§ **Exercise aim**: Reproduce the material verbatim from its beginning through the line containing "Da Costa Jr", including that line. Omit the pictures from your reproduction.

§ **Extracted entries**:
☆ ☆ ☆ ☆ ☆ ☆ ☆

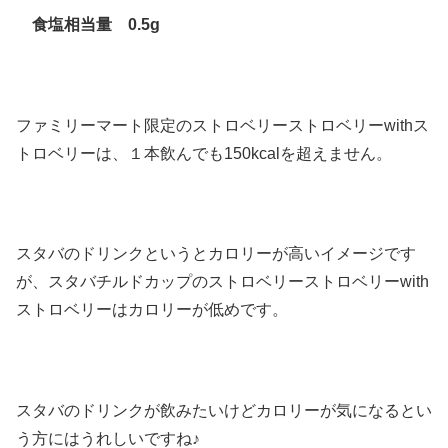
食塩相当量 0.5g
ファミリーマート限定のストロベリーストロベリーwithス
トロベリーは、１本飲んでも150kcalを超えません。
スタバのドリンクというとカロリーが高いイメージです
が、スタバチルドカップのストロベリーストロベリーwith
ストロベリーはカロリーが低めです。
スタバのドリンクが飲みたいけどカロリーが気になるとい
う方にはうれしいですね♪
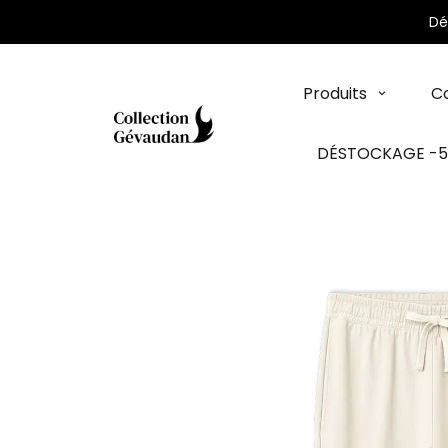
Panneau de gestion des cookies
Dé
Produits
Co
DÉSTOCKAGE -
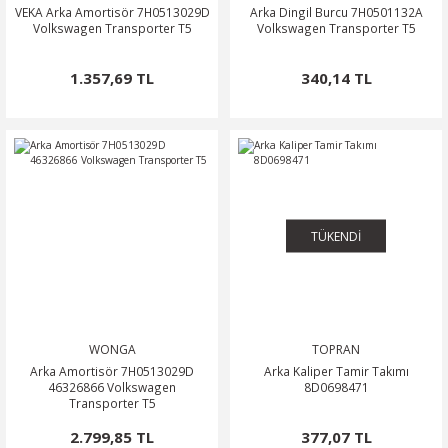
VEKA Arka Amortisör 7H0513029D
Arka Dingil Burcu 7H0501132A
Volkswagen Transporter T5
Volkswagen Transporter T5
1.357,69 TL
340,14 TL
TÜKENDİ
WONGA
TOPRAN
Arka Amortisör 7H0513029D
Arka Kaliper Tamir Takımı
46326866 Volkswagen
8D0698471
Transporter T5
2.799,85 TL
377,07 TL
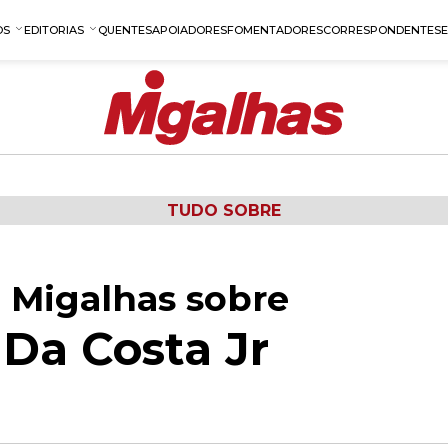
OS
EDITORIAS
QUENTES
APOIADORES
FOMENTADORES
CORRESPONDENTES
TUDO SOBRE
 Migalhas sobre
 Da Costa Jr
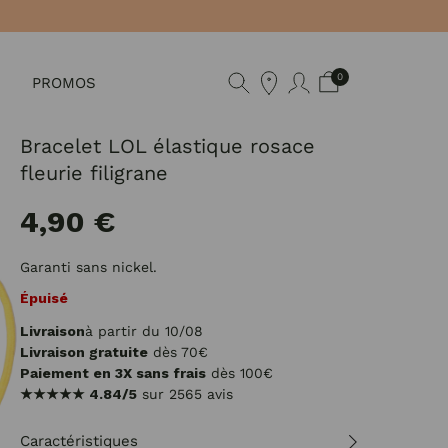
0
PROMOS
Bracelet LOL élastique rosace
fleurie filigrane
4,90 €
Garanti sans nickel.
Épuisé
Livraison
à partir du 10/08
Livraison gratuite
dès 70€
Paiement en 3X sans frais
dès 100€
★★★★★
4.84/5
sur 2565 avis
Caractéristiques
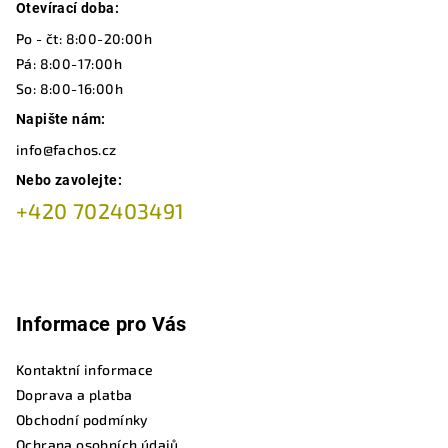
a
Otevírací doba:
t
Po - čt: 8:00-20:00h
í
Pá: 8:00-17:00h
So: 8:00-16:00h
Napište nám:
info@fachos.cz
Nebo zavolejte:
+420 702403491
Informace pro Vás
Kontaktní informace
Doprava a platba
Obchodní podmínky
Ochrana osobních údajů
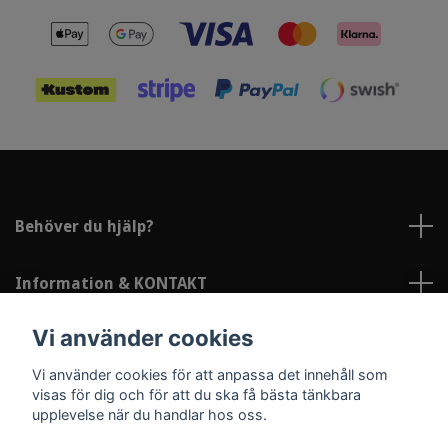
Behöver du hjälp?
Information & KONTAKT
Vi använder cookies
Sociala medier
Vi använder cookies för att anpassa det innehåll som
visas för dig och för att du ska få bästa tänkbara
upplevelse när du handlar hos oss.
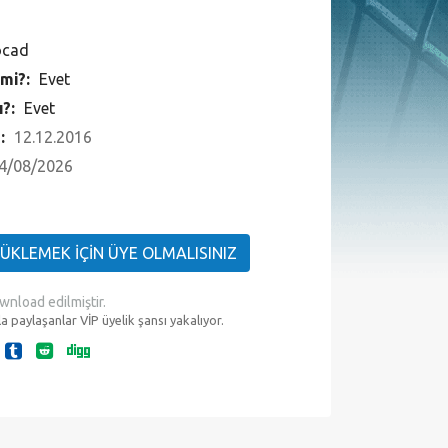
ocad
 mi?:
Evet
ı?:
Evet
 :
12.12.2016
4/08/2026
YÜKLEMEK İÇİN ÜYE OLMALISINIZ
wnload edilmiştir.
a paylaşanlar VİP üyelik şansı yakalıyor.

☆ ☆ ☆ ☆ ☆ ☆ ☆

§ **Problem solution**:
食塩相当量 0.5g
ファミリーマート限定のストロベリーストロベリーwithス
トロベリーは、１本飲んでも150kcalを超えません。
スタバのドリンクというとカロリーが高いイメージです
が、スタバチルドカップのストロベリーストロベリーwith
ストロベリーはカロリーが低めです。
スタバのドリンクが飲みたいけどカロリーが気になるとい
う方にはうれしいですね♪
Panneau de gestion des cookies
Dé
Produits
Co
DÉSTOCKAGE -
VEKA Arka Amortisör 7H0513029D
Arka Dingil Burcu 7H0501132A
Volkswagen Transporter T5
Volkswagen Transporter T5
1.357,69 TL
340,14 TL
TÜKENDİ
WONGA
TOPRAN
Arka Amortisör 7H0513029D
Arka Kaliper Tamir Takımı
46326866 Volkswagen
8D0698471
Transporter T5
2.799,85 TL
377,07 TL
OS
EDITORIAS
QUENTES
APOIADORES
FOMENTADORES
CORRESPONDENTES
TUDO SOBRE
 Migalhas sobre
 Da Costa Jr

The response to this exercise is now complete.